For projects with multiple codebases - an API, a frontend, an SDK, an MCP server - the workspace pattern gives the agent visibility across all of them from a single root. Create a root repo, add your codebases as git submodules, run trellis init. The root holds the orchestration layer and the agent sees the whole picture. If you’re running AI agents across multiple repos without a unified root, you’re asking the agent to plan with half the context.

trellis init                 Scaffold workspace (copies templates, creates directories)
trellis new <task>           Create a spec (scaffold in drafts/)
trellis approve <task>       Human approval gate (drafts/ -> approved/)
trellis start <task>         Begin execution (approved/ -> active/)
trellis exec <task>          Run acceptance criteria, record results
trellis exec <task> -p phase Run criteria for a specific phase
trellis audit <task> -b main Scope drift check against git
trellis diff <task>          Show git history for a spec
trellis complete <task>      Archive with full audit trail
trellis fail <task>          Archive as failed
trellis cancel <task>        Archive as cancelled
trellis status <task>        Review spec details and progress
trellis list [filter]        List specs by state
trellis validate <task>      Check spec against JSON schema
trellis report               Aggregate stats across all specs

trellis report aggregates pass rates, self-eval scores, scope drift, size/risk distributions, and monthly activity across your entire spec history. It flags specs completed without running exec and treats suspiciously high self-eval scores with appropriate skepticism. The archive is permanent and the report reads all of it.

Why this exists

We built Trellis because every AI coding workflow we used was broken in the same way. The agent would receive a task, immediately start modifying files, and produce something that was technically functional but architecturally thoughtless. Ask it to add a feature and it might refactor three other things along the way. Ask it to fix a bug and it might introduce a dependency you didn’t want. There was no contract between what was requested and what was delivered, and no way to verify the difference after the fact.

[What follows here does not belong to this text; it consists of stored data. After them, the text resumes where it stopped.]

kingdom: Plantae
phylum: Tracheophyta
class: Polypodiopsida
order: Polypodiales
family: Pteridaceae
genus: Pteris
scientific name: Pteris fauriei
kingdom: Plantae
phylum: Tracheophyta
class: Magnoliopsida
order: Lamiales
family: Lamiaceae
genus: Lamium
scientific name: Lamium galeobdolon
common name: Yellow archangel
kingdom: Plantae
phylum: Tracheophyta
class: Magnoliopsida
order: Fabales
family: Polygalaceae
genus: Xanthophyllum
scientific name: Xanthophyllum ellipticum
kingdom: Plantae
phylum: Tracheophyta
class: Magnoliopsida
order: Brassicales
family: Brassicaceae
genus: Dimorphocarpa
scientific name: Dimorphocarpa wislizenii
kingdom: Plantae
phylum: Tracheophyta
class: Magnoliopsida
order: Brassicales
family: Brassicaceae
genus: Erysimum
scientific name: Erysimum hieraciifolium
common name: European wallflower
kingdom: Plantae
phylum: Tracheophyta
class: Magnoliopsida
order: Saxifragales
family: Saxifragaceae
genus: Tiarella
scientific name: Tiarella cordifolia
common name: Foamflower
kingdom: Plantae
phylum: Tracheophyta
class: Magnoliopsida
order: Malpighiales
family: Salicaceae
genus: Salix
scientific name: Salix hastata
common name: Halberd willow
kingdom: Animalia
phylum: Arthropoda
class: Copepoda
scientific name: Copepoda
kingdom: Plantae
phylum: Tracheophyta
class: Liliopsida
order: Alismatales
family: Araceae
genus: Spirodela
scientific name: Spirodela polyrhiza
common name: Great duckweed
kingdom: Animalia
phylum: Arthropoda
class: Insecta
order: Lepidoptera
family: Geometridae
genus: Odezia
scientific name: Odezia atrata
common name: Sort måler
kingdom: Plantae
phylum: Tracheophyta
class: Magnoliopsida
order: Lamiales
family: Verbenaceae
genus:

The spec is the contract. It forces the planning to happen explicitly, in a format that a human can review and a machine can validate. It creates an audit trail that answers “what changed, why, and did it match what was agreed.”

Most tools in the AI coding space optimise for speed. Generate more code, faster. Trellis optimises for correctness. The extra minutes spent planning save hours of debugging. The spec becomes the documentation. The approval gate prevents the kind of architectural drift that turns codebases into archaeological sites.

Completed specs archive to .ai/specs/archive/ with full execution logs, self-evaluation scores, acceptance criteria results, and git diffs. This isn’t temporary logging. This is a permanent audit trail - because when something breaks in production six months from now, you need to trace back to the spec that approved it.